Information
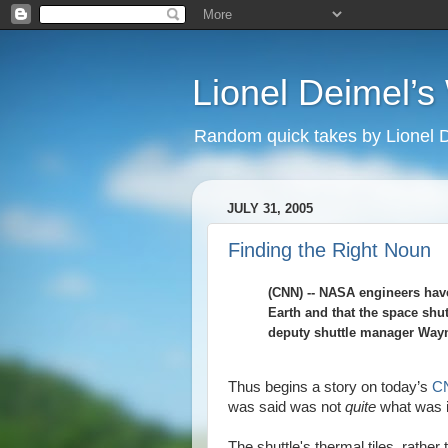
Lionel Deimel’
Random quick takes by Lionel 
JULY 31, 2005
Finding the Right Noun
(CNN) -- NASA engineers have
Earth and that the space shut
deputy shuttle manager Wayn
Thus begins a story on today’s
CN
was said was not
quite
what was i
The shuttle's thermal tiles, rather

==

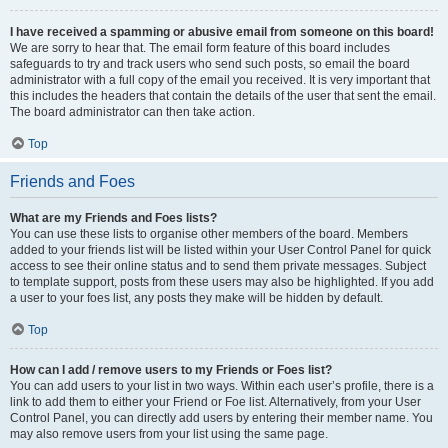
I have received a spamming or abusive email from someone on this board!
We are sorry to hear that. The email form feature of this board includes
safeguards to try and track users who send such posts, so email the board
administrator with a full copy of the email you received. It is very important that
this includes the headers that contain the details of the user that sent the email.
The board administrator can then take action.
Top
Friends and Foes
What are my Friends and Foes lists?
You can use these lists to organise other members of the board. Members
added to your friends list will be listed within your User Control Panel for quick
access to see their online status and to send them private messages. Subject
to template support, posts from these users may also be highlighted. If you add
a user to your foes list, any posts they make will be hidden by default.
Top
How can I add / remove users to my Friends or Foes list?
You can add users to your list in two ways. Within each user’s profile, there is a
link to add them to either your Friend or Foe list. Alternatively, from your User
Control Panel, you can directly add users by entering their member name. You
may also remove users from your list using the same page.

--

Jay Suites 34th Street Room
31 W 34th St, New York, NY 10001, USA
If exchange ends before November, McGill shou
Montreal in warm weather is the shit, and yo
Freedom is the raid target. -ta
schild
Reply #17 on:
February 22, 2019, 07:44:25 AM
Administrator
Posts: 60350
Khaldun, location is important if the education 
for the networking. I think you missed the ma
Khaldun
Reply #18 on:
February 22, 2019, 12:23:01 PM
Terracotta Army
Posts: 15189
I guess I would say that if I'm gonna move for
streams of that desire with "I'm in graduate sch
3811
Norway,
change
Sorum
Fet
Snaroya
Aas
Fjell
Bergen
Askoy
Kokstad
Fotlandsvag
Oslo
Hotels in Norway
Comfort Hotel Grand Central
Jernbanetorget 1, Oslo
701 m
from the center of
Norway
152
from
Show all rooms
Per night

Brief
Looking at the records above, count the lines with the word "shuttle" in them; reply with the number only.

Completed exercise
2